Exercise prompt
Among the entries below, only the lines starting at the one with "empezar por frenar a Alexey Shved" and ending at the one with "noche las selecciones", both included, are to be printed exactly.

Records from a data source:
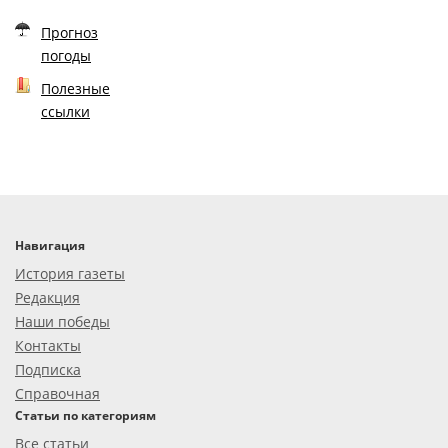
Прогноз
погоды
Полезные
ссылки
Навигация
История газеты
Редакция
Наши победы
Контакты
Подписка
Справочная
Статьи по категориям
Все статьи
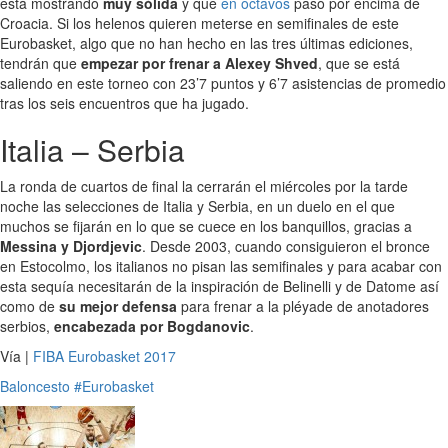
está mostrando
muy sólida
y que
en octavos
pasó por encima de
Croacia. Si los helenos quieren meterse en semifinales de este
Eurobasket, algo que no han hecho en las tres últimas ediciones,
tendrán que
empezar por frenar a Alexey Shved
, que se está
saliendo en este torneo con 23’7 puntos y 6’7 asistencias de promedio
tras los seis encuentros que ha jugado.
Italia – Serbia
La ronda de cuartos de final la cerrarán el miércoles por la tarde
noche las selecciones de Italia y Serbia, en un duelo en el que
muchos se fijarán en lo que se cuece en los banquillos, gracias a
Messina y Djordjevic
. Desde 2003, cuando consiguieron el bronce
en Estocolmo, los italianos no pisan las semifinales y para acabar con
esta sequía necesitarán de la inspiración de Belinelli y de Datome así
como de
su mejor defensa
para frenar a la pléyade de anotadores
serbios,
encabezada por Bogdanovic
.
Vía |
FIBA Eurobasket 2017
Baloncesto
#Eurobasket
==
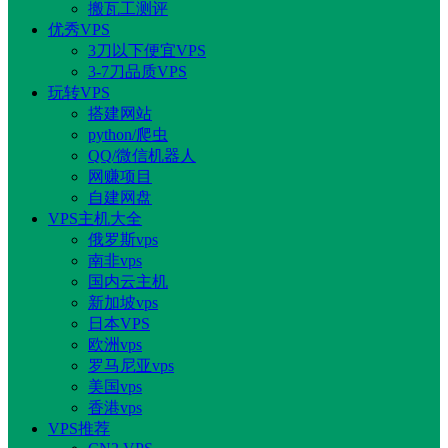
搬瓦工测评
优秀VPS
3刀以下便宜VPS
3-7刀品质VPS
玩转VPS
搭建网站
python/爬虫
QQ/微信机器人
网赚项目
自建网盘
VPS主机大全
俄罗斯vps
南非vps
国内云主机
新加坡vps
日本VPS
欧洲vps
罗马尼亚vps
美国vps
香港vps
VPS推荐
--
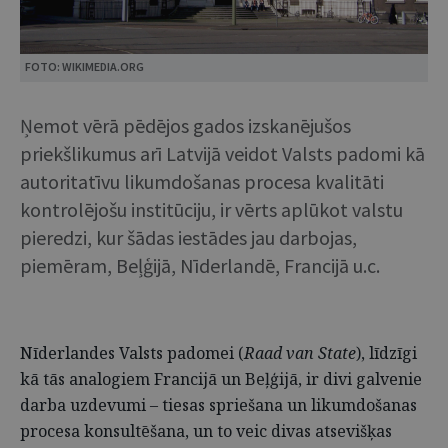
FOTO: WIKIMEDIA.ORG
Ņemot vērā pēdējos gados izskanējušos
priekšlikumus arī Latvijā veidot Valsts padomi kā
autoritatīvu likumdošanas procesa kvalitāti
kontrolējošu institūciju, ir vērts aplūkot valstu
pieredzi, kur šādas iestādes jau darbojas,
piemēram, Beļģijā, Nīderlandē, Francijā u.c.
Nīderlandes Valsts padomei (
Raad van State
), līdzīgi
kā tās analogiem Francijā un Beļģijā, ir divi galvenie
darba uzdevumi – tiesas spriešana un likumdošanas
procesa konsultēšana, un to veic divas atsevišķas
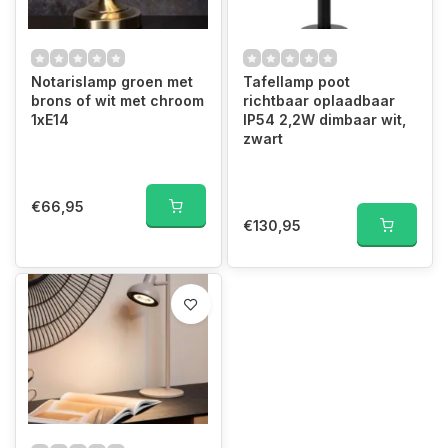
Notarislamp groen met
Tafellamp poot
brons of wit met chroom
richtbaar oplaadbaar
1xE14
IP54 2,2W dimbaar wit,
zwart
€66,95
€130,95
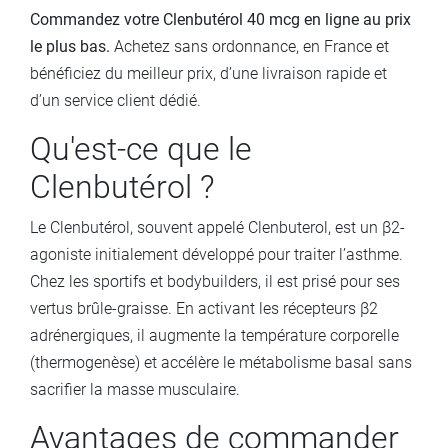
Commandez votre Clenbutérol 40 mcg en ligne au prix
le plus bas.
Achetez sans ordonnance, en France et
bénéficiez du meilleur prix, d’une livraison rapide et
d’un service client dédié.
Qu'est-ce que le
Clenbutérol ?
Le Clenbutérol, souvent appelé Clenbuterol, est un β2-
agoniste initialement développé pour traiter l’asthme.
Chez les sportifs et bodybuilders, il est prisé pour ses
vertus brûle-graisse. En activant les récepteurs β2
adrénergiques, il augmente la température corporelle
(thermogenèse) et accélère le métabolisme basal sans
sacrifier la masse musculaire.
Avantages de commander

Task output
empezar por frenar a Alexey Shved
, que se está
saliendo en este torneo con 23’7 puntos y 6’7 asistencias de promedio
tras los seis encuentros que ha jugado.
Italia – Serbia
La ronda de cuartos de final la cerrarán el miércoles por la tarde
noche las selecciones de Italia y Serbia, en un duelo en el que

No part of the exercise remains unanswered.